My 2 understand that one gift from Santa and then I buy all the others, so they only get what I can afford. Their friends might get more presents or fewer presents because they also get what their parents can afford. We have a nice balance of the whimsy and magic of Santa paired with he reality of working and paying for gifts as a single mum. I don't want the magic to end yet!

Tooner · 17/11/2019 20:54

Babs is a cow and no friend.

I would tell your son that Babs pretend to her kids that if they behave themselves and don't be naughty they will get more presents from Santa but its really Babs buying them and using that to get them to behave.

You don't say that because your little boy is really well behaved so you don't need to make stuff up to get him to behave.

Ponoka7 · 17/11/2019 20:54

@Daffodil55, what's wrong with grottos in shopping centres? One of the ones we will be going to dates back to 1879.

If you're saying they weren't yet around when you were a child. Then you're doing well.

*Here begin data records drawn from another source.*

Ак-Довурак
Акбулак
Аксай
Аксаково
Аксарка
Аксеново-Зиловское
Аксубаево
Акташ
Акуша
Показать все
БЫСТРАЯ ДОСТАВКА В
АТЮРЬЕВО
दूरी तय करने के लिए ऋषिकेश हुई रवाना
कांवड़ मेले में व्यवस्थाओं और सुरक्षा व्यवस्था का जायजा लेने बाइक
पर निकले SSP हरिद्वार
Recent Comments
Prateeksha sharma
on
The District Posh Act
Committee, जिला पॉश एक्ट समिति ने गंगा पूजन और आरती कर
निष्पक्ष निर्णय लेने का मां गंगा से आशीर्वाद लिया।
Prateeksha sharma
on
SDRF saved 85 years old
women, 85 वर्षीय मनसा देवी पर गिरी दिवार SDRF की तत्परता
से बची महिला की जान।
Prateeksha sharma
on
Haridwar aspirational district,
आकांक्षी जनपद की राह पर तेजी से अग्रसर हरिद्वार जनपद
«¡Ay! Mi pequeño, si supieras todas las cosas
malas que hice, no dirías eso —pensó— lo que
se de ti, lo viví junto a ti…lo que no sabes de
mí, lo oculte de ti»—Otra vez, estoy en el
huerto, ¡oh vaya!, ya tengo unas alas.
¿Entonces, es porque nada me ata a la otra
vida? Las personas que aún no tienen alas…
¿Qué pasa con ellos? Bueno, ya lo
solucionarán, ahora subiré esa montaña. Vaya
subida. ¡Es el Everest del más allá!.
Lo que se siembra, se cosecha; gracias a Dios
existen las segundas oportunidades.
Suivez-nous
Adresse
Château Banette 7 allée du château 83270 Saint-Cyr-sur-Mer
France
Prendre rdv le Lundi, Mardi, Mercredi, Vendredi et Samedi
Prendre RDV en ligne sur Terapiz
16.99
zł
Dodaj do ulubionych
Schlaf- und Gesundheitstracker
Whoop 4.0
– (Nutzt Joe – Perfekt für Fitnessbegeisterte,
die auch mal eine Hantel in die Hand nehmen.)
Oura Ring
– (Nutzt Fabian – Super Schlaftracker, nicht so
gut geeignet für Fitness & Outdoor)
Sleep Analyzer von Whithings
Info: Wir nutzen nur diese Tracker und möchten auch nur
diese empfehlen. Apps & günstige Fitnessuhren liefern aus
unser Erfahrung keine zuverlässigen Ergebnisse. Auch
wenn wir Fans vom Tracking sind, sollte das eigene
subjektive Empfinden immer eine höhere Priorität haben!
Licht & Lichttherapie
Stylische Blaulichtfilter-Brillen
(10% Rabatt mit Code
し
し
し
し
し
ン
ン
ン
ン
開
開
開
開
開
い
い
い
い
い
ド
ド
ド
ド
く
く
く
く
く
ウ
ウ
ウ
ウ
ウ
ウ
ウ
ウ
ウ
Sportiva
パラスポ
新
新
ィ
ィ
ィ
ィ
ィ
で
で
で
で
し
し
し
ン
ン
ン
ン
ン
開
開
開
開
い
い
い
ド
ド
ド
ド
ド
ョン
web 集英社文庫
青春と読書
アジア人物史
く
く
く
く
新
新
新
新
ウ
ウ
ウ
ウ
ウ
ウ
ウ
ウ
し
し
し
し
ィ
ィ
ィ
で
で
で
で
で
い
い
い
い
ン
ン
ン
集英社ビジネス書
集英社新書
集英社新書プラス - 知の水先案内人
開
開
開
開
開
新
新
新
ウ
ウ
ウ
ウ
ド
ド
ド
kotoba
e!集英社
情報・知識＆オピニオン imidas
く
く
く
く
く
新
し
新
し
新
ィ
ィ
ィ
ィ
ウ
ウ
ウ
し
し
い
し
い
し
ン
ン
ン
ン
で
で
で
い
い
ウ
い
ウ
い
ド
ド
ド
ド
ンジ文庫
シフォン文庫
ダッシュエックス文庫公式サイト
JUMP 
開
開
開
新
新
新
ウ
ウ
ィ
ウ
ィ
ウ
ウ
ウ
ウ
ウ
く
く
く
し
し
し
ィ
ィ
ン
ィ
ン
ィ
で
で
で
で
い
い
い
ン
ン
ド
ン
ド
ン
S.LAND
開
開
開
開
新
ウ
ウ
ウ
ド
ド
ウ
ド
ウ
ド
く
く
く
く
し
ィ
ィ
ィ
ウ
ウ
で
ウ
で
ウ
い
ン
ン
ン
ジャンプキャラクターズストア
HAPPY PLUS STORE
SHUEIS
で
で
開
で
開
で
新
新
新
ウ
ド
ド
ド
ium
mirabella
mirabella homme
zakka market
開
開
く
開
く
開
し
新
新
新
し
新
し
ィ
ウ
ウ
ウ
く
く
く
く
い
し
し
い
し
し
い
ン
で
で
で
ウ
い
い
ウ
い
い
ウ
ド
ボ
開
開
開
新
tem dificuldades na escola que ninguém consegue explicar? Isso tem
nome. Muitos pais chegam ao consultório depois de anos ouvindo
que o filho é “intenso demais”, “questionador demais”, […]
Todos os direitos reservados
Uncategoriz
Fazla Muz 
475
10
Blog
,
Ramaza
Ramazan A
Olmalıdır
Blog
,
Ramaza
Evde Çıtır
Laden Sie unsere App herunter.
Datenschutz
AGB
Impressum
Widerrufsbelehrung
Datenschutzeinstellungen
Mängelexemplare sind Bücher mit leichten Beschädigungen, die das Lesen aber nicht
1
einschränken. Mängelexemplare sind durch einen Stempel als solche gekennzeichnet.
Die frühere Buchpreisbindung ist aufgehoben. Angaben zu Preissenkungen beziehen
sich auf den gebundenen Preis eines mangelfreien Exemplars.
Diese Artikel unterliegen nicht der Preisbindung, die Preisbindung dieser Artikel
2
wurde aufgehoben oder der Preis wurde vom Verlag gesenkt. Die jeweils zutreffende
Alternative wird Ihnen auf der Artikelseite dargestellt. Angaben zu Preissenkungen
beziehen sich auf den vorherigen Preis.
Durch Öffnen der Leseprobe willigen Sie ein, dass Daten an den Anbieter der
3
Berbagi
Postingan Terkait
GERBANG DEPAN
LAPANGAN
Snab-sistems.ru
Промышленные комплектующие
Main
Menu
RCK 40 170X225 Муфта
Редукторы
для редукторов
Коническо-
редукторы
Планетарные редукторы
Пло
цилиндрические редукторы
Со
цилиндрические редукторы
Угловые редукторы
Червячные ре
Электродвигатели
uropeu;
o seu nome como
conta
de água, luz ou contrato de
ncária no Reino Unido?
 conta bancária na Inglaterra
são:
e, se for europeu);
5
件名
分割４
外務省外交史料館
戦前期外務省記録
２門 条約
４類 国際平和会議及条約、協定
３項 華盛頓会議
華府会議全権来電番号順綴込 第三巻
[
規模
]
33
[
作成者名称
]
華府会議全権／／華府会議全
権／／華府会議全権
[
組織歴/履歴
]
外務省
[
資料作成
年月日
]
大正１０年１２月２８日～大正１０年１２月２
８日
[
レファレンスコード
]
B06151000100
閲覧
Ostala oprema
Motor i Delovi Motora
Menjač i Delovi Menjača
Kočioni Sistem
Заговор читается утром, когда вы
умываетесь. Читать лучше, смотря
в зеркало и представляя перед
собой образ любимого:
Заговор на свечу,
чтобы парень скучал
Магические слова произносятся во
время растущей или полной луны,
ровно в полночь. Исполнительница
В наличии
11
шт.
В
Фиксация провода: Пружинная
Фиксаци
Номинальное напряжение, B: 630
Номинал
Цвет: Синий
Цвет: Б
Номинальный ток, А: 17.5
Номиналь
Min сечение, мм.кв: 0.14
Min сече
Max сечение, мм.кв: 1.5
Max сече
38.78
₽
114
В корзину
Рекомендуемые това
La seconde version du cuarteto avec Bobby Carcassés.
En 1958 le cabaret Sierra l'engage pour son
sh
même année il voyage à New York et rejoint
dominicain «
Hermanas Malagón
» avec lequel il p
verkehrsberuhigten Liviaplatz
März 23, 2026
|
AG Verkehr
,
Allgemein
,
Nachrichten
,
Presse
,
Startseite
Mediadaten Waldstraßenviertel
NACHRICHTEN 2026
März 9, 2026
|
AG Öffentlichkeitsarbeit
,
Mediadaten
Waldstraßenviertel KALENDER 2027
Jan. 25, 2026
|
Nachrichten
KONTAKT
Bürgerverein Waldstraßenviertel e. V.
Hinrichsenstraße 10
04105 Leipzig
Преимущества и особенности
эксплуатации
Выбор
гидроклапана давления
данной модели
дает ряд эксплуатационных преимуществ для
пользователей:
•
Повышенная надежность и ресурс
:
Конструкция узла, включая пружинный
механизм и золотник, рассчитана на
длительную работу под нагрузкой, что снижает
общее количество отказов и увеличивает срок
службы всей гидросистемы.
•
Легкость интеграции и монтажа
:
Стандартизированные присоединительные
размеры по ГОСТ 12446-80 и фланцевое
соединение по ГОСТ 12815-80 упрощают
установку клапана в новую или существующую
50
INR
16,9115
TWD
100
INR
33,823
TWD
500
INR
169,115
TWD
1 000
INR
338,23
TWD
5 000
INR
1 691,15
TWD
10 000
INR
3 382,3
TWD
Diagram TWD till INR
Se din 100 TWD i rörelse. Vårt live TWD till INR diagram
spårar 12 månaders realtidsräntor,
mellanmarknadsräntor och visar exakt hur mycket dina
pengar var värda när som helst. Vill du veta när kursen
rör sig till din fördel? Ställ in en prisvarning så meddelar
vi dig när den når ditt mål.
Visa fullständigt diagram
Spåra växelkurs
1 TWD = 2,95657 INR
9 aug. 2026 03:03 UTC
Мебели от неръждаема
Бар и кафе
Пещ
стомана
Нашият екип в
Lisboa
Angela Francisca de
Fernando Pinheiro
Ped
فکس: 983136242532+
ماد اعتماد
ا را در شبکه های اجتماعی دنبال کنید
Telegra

@Wizzbangpop, that wouldn't really work. It wasn't in my Father's culture to do stockings, so I didn't bother with them and my DD doesn't. We'd also have to stop the Queen from doing presents on Christmas Eve.

When she said 'well santa isn't real', I'd have said 'well shall we go and tell them that', now you've upset my Son for Christmas.

TreestumpsAndTrampolines · 17/11/2019 20:58

We've always kept it very vague, so we don't have to remember what we've said before. Certainly when I was rumbled on the wrapping paper once I said that Santa's so busy that sometimes he needs some help wrapping.. and there's been some quick changes of subject when the eldest has demanded clarification on who brought what.

TBH, my 9 year old is only maintaining his belief through very determinedly ignoring all evidence and comments from other children, and my 6 year old is a suspicious soul who I don't think ever believed anyway, so I don't need to maintain it for much longer anyhow!

Babs was indeed off-base here. She probably didn't think about it, just thought you were being overly structured with the 1 present thing, and why shouldn't you say more came from santa, and unthinkingly let anything come out of her mouth. At least Alan seems to have realised that she'd put her foot in it.